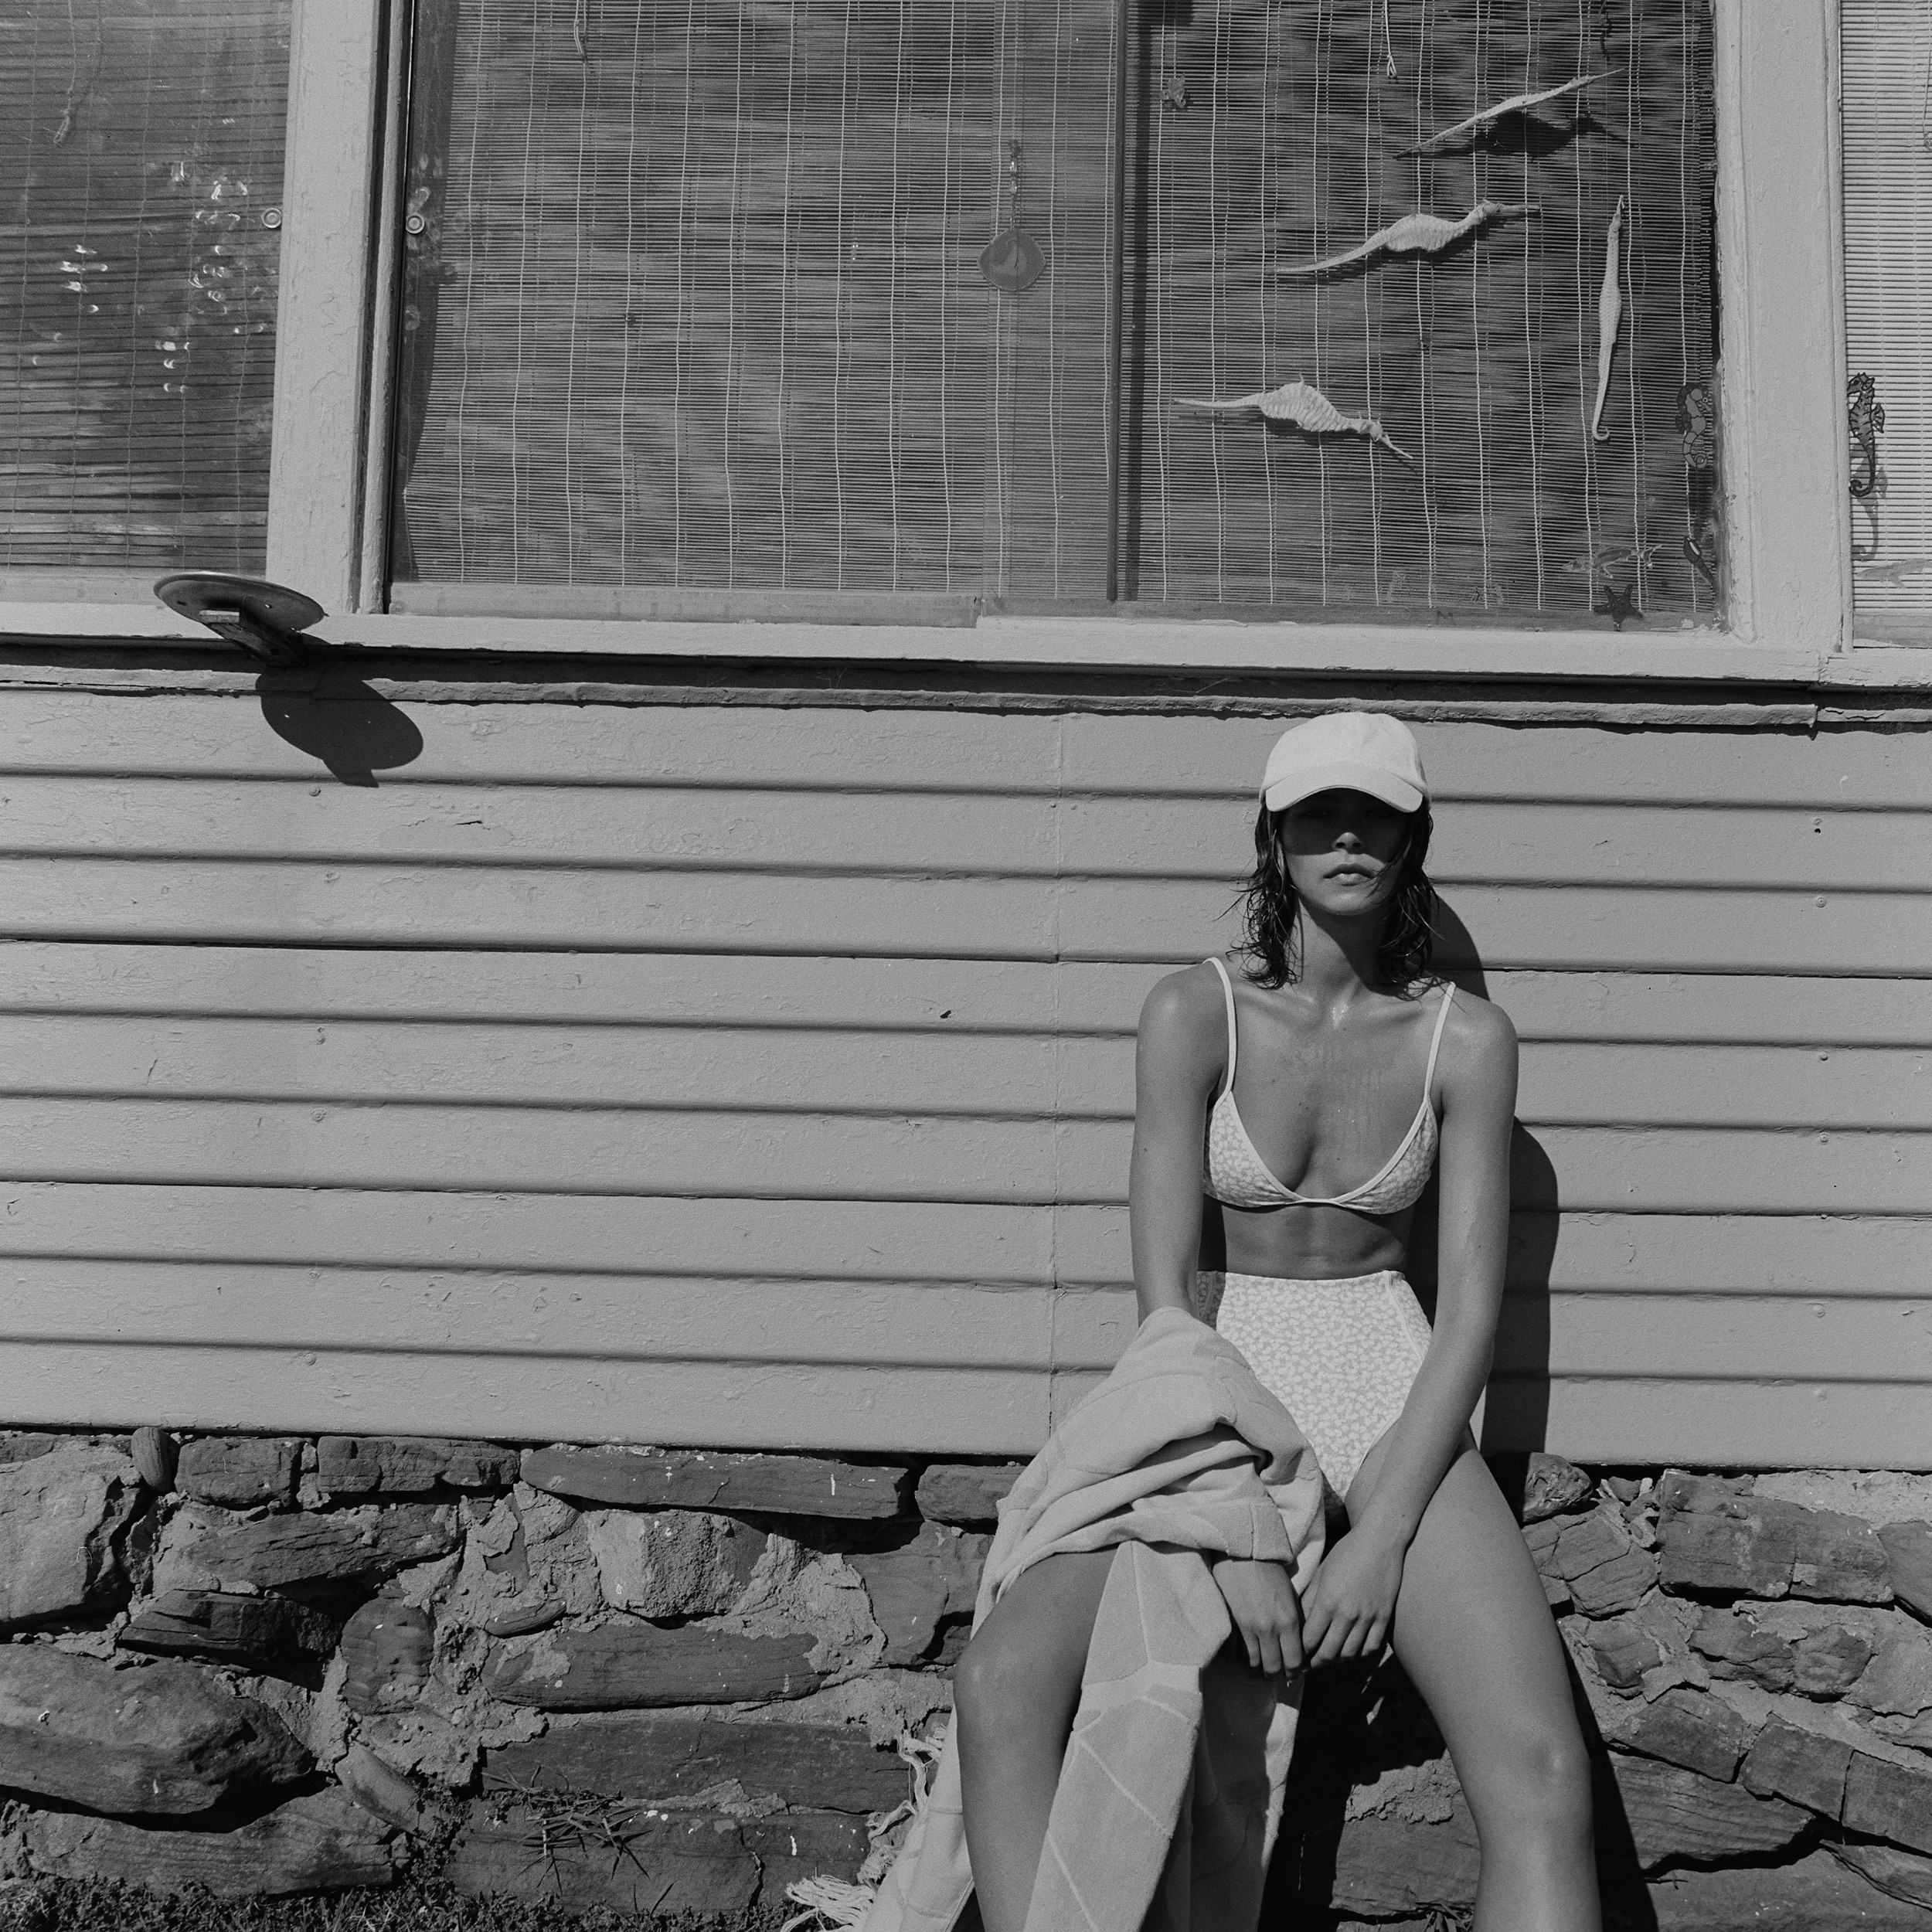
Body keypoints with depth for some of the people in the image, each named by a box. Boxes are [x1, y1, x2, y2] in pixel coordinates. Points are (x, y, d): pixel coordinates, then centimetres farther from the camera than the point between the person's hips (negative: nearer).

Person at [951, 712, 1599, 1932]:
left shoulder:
# # #
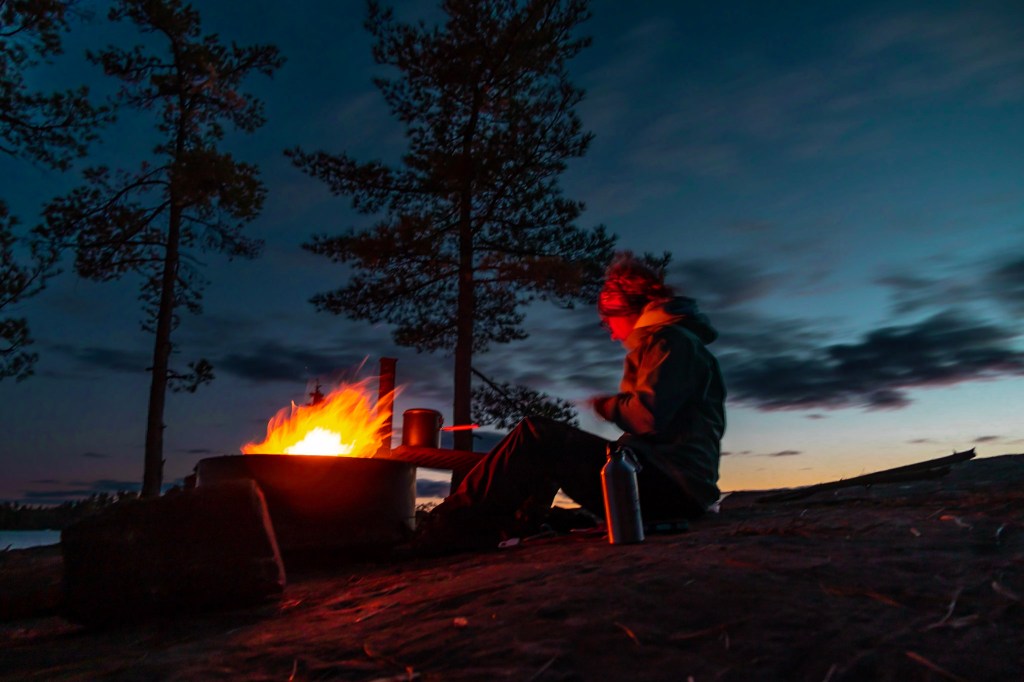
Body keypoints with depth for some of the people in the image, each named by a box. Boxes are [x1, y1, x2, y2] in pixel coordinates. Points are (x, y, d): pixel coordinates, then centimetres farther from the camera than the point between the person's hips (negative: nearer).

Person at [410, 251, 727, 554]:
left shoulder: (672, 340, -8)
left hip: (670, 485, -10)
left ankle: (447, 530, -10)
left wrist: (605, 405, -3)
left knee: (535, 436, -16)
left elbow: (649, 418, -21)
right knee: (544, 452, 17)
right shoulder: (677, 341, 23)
# # #
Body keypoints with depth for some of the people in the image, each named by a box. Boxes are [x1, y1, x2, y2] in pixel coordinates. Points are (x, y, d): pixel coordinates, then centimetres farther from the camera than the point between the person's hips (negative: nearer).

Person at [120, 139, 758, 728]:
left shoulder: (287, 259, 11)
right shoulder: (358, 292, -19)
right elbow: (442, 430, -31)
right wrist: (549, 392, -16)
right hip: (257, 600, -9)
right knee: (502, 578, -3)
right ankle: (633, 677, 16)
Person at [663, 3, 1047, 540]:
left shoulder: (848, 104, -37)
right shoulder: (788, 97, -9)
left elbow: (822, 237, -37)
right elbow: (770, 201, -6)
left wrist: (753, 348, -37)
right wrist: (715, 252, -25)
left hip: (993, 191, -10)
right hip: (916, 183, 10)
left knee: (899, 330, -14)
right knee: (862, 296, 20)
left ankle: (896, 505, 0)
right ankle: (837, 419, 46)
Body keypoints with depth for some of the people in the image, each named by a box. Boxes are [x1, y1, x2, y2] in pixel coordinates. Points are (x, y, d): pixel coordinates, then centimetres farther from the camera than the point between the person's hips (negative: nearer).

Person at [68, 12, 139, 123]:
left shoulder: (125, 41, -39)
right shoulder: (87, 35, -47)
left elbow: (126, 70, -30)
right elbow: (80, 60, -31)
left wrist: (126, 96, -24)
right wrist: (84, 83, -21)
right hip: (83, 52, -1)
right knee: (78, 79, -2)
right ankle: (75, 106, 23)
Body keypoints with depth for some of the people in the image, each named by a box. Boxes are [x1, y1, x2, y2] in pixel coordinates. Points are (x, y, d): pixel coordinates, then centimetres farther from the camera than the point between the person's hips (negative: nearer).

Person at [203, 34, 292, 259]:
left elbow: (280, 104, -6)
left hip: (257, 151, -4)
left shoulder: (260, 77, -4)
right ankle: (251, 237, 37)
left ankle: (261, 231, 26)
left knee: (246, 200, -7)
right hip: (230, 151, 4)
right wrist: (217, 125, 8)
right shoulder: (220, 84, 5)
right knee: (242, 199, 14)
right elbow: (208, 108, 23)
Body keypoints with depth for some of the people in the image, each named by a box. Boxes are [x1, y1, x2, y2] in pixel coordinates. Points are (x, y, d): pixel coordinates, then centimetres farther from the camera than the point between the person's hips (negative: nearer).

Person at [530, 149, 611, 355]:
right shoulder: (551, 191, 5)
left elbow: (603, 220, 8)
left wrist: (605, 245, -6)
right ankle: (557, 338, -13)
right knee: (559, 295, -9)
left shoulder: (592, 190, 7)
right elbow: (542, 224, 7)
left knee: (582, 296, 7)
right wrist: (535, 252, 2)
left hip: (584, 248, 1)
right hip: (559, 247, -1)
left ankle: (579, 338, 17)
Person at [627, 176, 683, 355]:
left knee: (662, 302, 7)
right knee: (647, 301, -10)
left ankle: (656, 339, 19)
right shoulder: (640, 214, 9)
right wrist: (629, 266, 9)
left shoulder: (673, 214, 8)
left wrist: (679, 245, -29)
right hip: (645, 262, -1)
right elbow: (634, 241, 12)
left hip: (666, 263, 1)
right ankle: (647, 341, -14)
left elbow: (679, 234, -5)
# # #
§ WHAT THE EXERCISE ASKS: Please filter the listing down to lines that include the word "ankle".

§ WRITTEN SOLUTION:
left ankle: (447, 530, -10)
right ankle: (633, 677, 16)
left ankle: (896, 505, 0)
right ankle: (837, 419, 46)
right ankle: (75, 106, 23)
right ankle: (251, 237, 37)
left ankle: (261, 231, 26)
right ankle: (557, 338, -13)
left ankle: (579, 338, 17)
left ankle: (656, 339, 19)
right ankle: (647, 341, -14)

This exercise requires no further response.